** MATERIAL SHOWN follows **

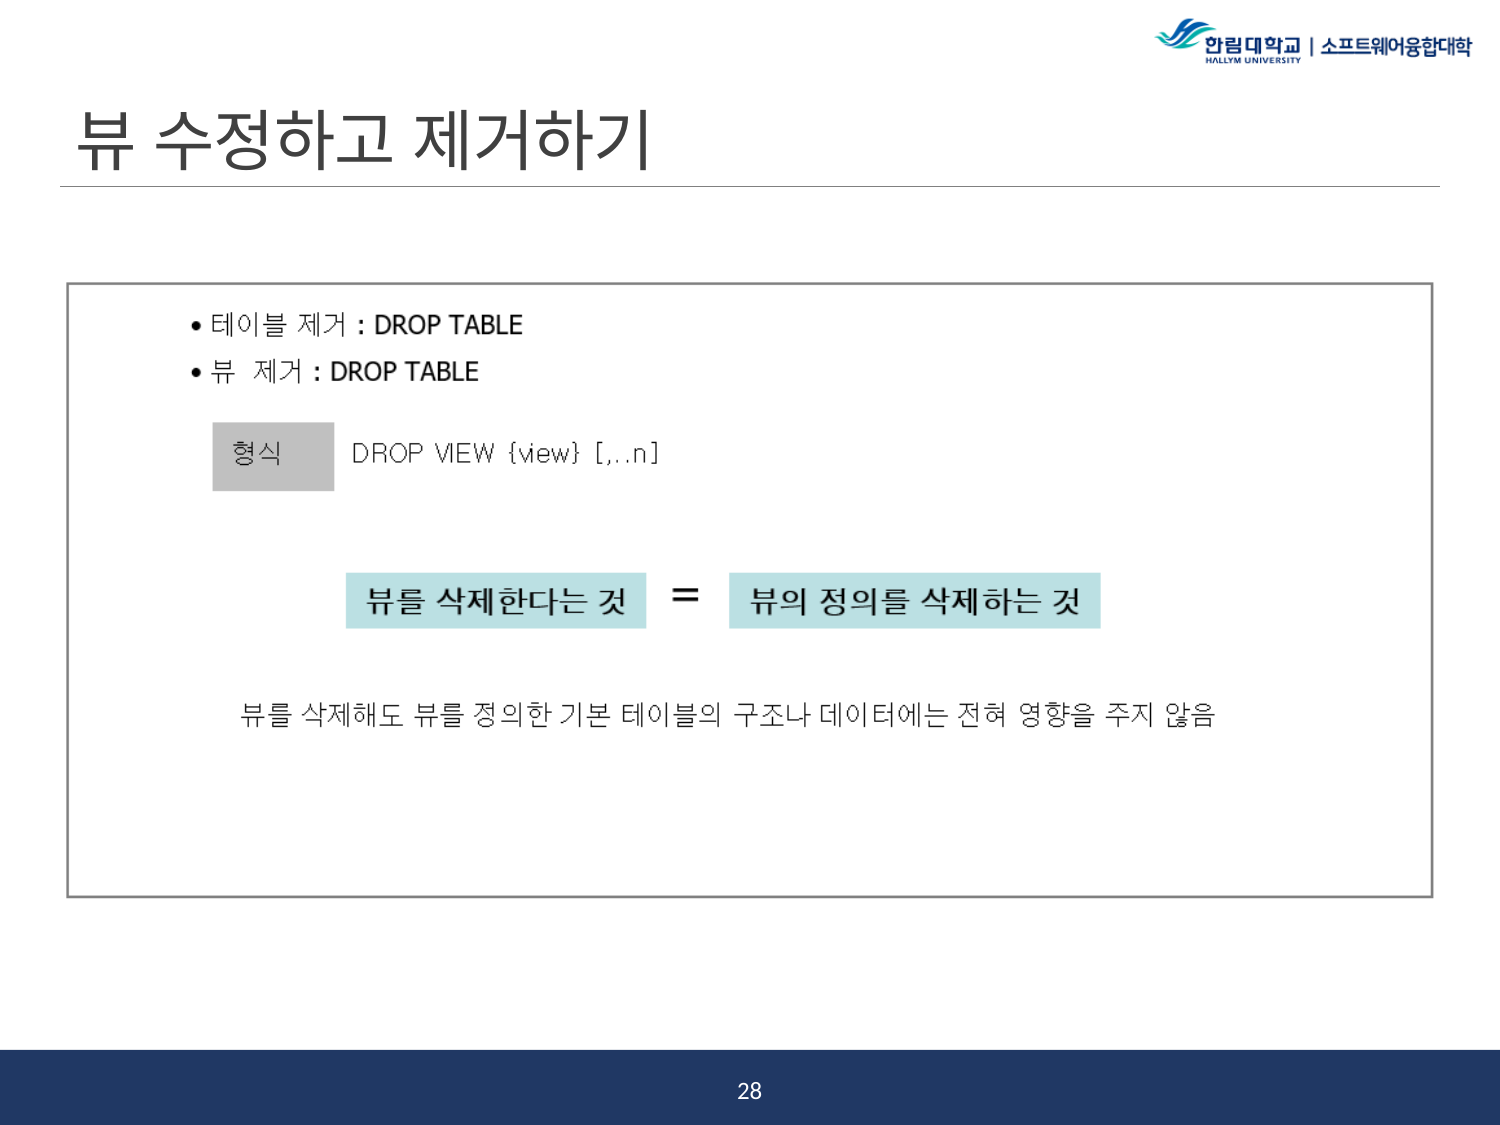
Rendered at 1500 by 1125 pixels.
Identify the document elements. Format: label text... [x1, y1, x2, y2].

title 뷰 수정하고 제거하기 [60, 62, 1440, 187]
slide_number 27 [669, 1059, 831, 1120]
picture [1148, 7, 1483, 76]
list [59, 275, 1441, 910]
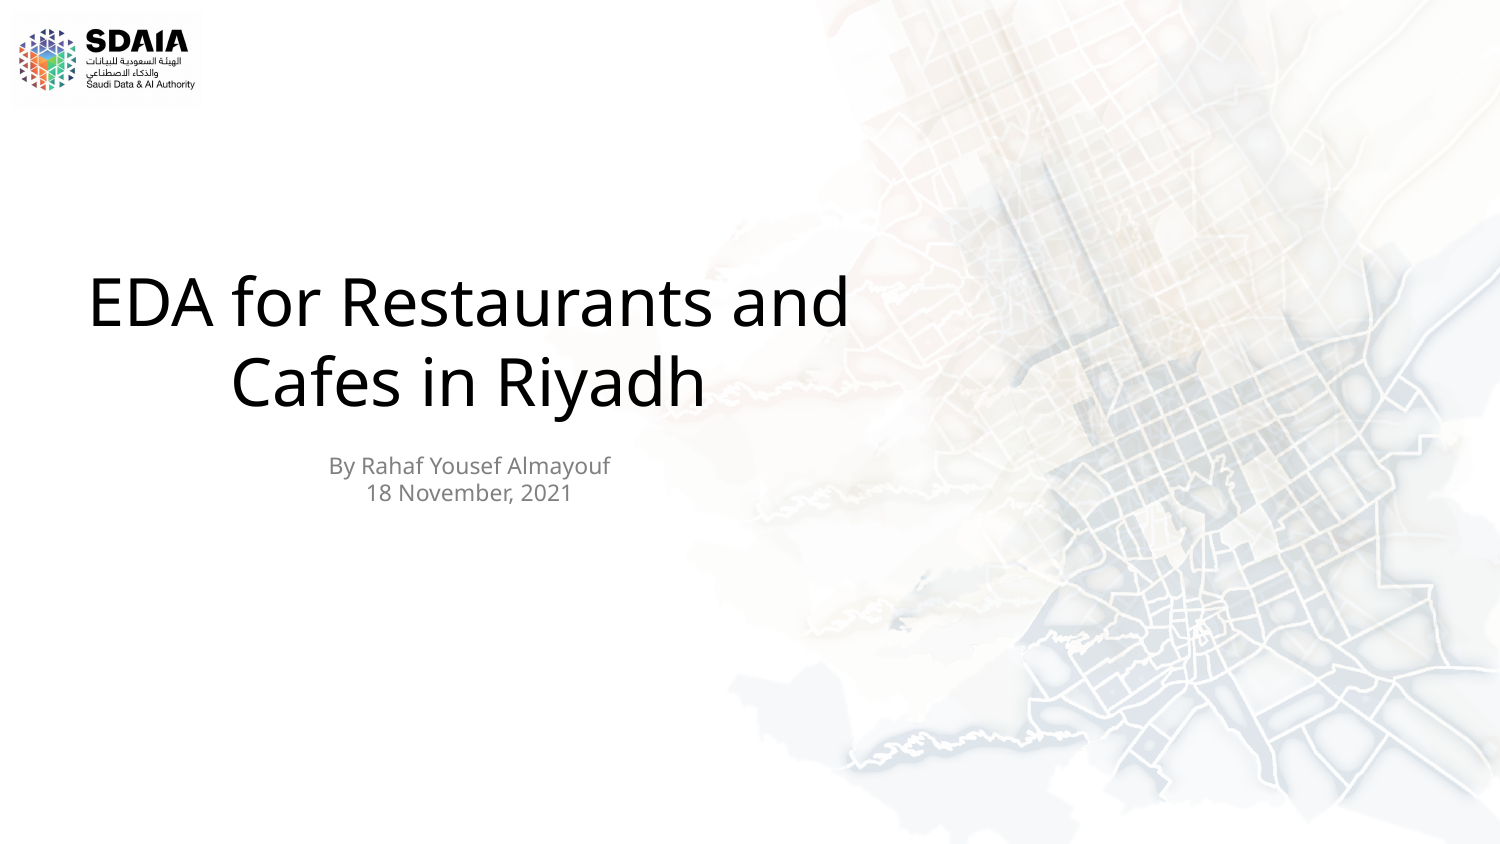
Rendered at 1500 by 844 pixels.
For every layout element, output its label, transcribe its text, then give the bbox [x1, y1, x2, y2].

text_box EDA for Restaurants and Cafes in Riyadh [0, 186, 494, 574]
picture [10, 10, 201, 109]
text_box By Rahaf Yousef Almayouf 18 November, 2021 [233, 443, 494, 514]
picture [500, 0, 1500, 844]
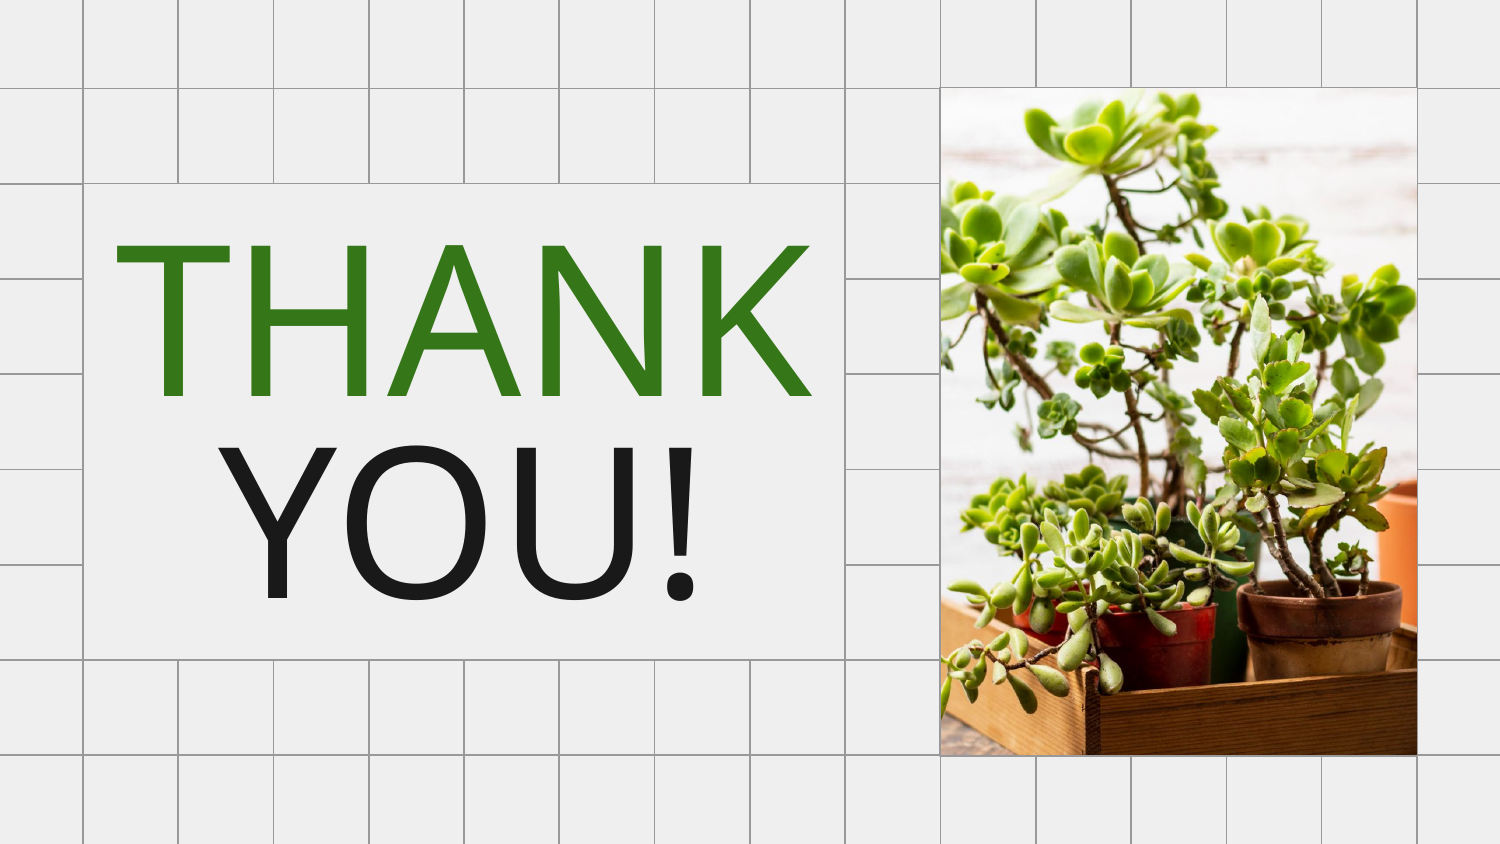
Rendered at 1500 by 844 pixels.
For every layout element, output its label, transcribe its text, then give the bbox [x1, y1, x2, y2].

picture [940, 88, 1418, 756]
title THANK YOU! [82, 183, 846, 661]
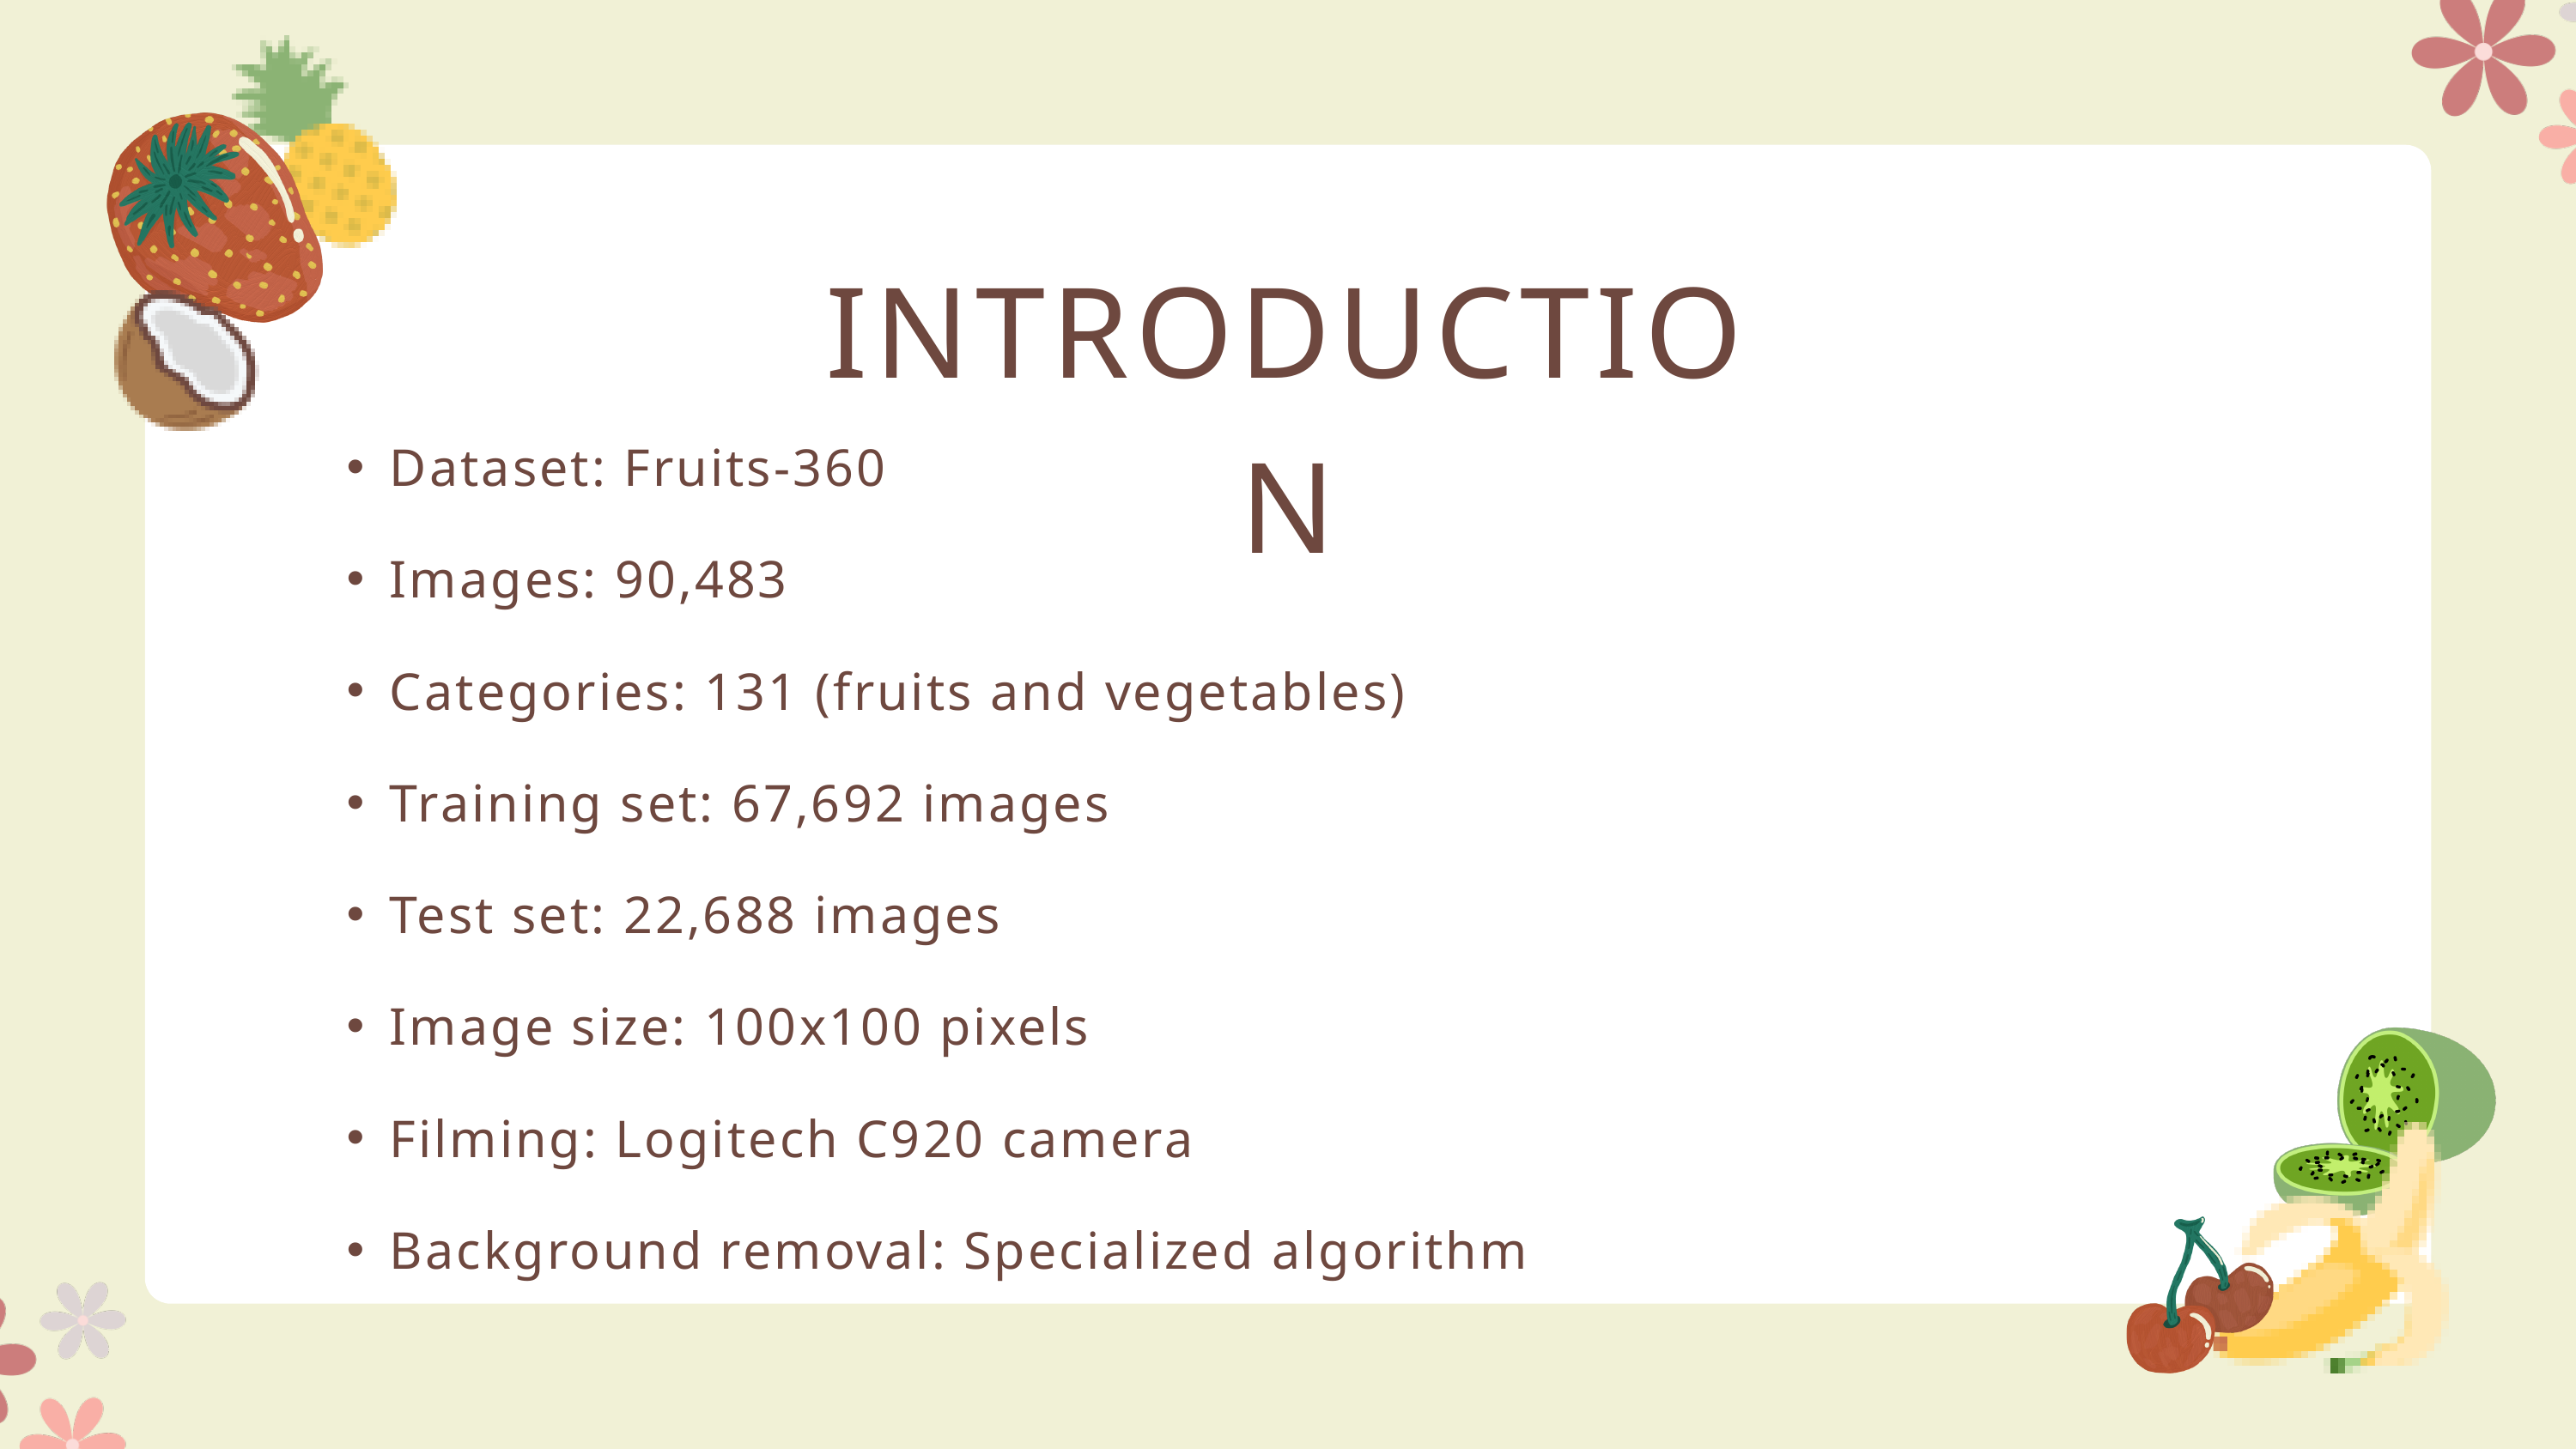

** End of MATERIAL SHOWN **

Keeping every word as it is, write out all the data and omit the pictures.

== RESPONSE BOX ==
Rendered at 1500 by 1125 pixels.
Identify the document elements. Format: label text... [x1, y1, x2, y2].

title 뷰 수정하고 제거하기 [60, 62, 1440, 187]
slide_number 27 [669, 1059, 831, 1120]
picture [1148, 7, 1483, 76]
list [59, 275, 1441, 910]
Rendered at 1500 by 844 pixels.
For every layout element, output its label, transcribe its text, then give the bbox [x1, y1, x2, y2].

text_box EDA for Restaurants and Cafes in Riyadh [0, 186, 494, 574]
picture [10, 10, 201, 109]
text_box By Rahaf Yousef Almayouf 18 November, 2021 [233, 443, 494, 514]
picture [500, 0, 1500, 844]
Rendered at 1500 by 844 pixels.
For every layout element, output its label, transcribe its text, then give the bbox [x1, y1, x2, y2].

picture [940, 88, 1418, 756]
title THANK YOU! [82, 183, 846, 661]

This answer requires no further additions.